/Spark_Movie_Recommender

Course Project for MSBD5003

Primary LanguageJupyter Notebook

This is course project for MSBD5003

Tools required

  • MySQL 8
  • Spark
  • Jupyter Notebook

Start spark with jupyter notebook

  1. Use terminal and cd into spark . if you used HomeBrew to install spark, it should be in:

             /usr/local/Cellar/apache-spark/2.4.0/
    
  2. Change env path:

             export PYSPARK_DRIVER_PYTHON='jupyter'
             export PYSPARK_DRIVER_PYTHON_OPTS='notebook'
    
  3. Start pyspark:

             ./bin/pyspark
    
  4. Then enjoy pyspark with jupyter. Notice that if you want to connect with mysql, change the sql_password variable declared at the first line to your own password.

Tips for configuration

  • As spark needs jdbc to connect with mysql, a driver jar file should be download and referred by spark.
    To do this:

    1. Find out the environment configuration file. If you used HomeBrew to install spark, then the file should be in

           /usr/local/Cellar/apache-spark/2.4.0/libexec/conf/spark-env.sh  
      

      Notice that by default, you will see a spark-env.sh.template file, rename it to spark-env.sh.

    2. Open spark-env.sh, add the following two lines:

           export SPARK_HOME="/usr/local/Cellar/apache-spark/2.4.0/libexec"  
           export CLASSPATH=$SPARK_HOME/jars/mysql-connector-java-5.1.45-bin.jar
      
    3. Notice that the file path may differ between computers, change them accordingly.

  • As currently jdbc can only connect to mysql with native password, the password of mysql should be change to native plugin. To do this:

    1. Start mysql server with the following command:

           mysql.server start
      
    2. Connect to mysql server:

           mysql -u root -p
      

      If you haven't set the password for root, just press enter. Otherwise enter your password.

    3. After connecting to mysql, change password with the following sql:

           alter user root@localhost identified with mysql_native_password by 'password';
      

      Where password is your new password.

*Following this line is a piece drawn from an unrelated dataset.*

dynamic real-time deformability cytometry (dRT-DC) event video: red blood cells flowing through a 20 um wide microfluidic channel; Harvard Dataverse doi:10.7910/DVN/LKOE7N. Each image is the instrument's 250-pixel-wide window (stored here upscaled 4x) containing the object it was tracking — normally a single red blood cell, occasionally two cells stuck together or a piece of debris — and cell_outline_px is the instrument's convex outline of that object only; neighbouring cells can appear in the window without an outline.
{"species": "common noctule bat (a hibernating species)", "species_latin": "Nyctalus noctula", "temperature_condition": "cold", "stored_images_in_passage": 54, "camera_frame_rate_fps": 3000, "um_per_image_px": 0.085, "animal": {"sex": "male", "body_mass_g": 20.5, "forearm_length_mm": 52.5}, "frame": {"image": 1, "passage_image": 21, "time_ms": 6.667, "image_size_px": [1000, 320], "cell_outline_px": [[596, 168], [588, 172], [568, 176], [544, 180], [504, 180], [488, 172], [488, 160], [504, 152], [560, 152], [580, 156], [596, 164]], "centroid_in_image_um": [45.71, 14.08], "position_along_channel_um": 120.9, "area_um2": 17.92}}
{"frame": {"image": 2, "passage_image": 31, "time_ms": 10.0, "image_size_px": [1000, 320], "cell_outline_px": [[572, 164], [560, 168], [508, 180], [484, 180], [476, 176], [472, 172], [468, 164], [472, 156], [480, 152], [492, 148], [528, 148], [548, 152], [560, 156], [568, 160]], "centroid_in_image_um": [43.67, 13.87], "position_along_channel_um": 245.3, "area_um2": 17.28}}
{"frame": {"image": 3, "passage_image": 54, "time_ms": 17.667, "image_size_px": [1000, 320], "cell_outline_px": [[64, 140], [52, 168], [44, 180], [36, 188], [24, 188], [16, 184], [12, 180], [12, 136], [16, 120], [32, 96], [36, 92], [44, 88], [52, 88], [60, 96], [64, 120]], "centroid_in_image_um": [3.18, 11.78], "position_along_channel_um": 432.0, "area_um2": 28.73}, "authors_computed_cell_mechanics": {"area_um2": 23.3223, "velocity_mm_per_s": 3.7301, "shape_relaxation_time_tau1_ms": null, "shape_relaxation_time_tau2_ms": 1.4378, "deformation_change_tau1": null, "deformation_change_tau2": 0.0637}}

    4. DO NOT FORGET THE PASSWORD!

      • To reset root password. (Unfortunately it may not work as the password plugin has been changed to native type. You can use flush privileges to put updated user information into cache so that the new password can take effect without rebooting.)
      • To reinstall mysql. (Try this if you forget the password and fail to reset)
  • To load data into mysql:

    1. Start mysql server with the following command:

           mysql.server start
      
    2. Type the following sql:

           source /PROJECT_PATH/data/sql/MovieDB.sql
      
    3. The above file works with mysql 8. If you are using mariaDB, try to install mysql otherwise it needs many modification.

    4. Deal with secure-file-priv problem

    5. Find location of my.cnf mysql --help --verbose